Almost all my movies have been made with digital video. I am a bricoleur; I make do with what I have. Sometimes shortcuts imposed by limitations create a feel that’s more urgent and somehow transcendent. Working with a narrower range can create wonders if the soul’s in the right place; this is why Edith Piaf is a better singer than Mariah. B-movies, made on the cheap and the fly, are more imperishably entertaining than the glossy blockbusters of their time. This somehow relates to the motto I adopted at the time: "Other people can do it better, but I can do it cheaper."
Using video to 'look like film' is a goal of many upstarts but I’ve always preferred to use its inherent mobility and unassuming sneakiness for an aesthetic that’s different from celluloid. Embedded with an Indonesian film crew during their elections 2 years ago, I shot over 80 video tapes which were edited into The Year of Living Vicariously (2005). I was similarly generous when shooting Lelaki Komunis Terakhir (2006), a semi-musical documentary inspired by the life of the communist leader Chin Peng. (On 18 May the latter becomes the first local documentary to get a commercial release in Malaysia. So even if a hundred people see it, it will still become the highest-grossing Malaysian documentary ever, so there!)
Having said all that, I am also this year co-directing a film on good old 35mm Kodak film. I am co-directing because the budget is so big (by my standards) that if Susuk flops I can always share the blame. For the first time phrases like "check the gate" and "how many feet do we have left in this mag?" are bandied around me. An actor’s flubbed line will now cost a few hundred RM in film stock and processing. Even so, non-linear editing is now digital and can solve a few problems. When the bomba failed to materialise during a scene of pathetic fallacy, we decided to just CGI in the raindrops.

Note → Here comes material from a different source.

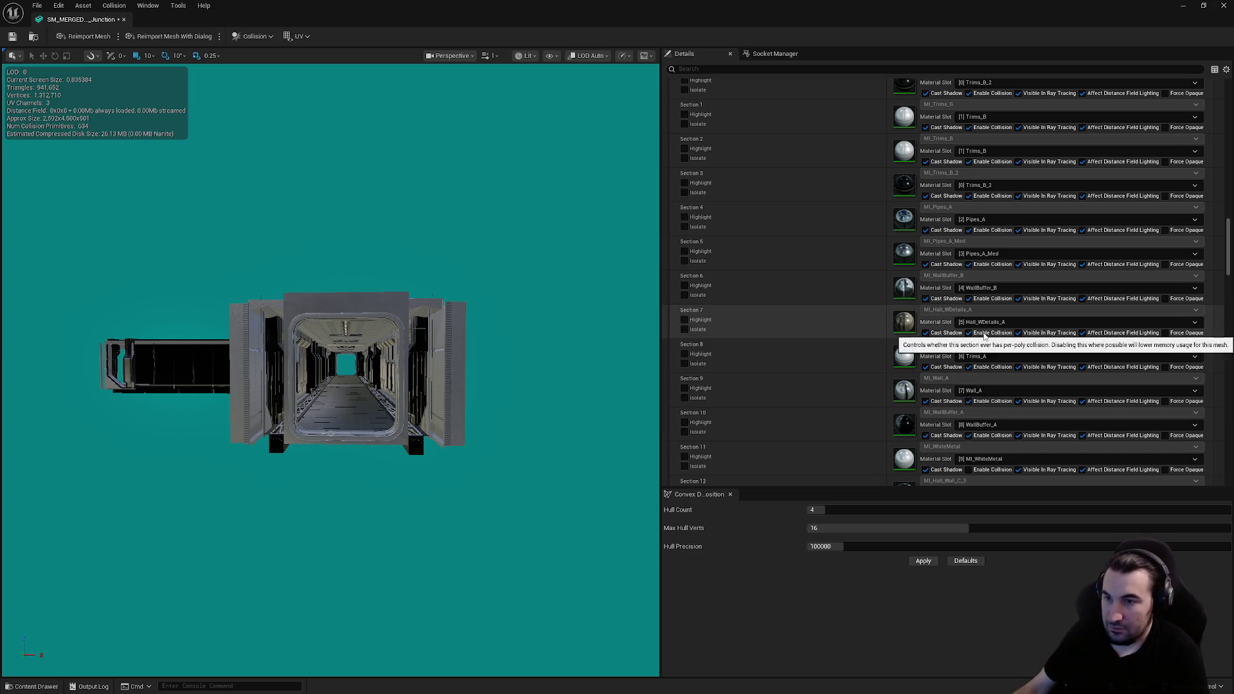
{"action": "scroll", "coordinate": [984, 336], "scroll_direction": "down", "scroll_amount": 4}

The bottom line when it comes to filmmaking or any kind of creative endeavour was articulated by the screenwriter William Goldman: "Nobody knows anything." That is a source of anxiety to investors but a source of excitement for the rest of us, I think that Malaysian cinema is the most exciting in the world simply because there are so many stories we have not yet told, All these electronic manufacturers competing for your moolah creates an atmosphere of enlightened self-interest, if you will only permit yourself to narrate. The very last quote of this article (I promise) comes from Hermann Hesse: "Poor is the man whose pleasures depend on the permission of another."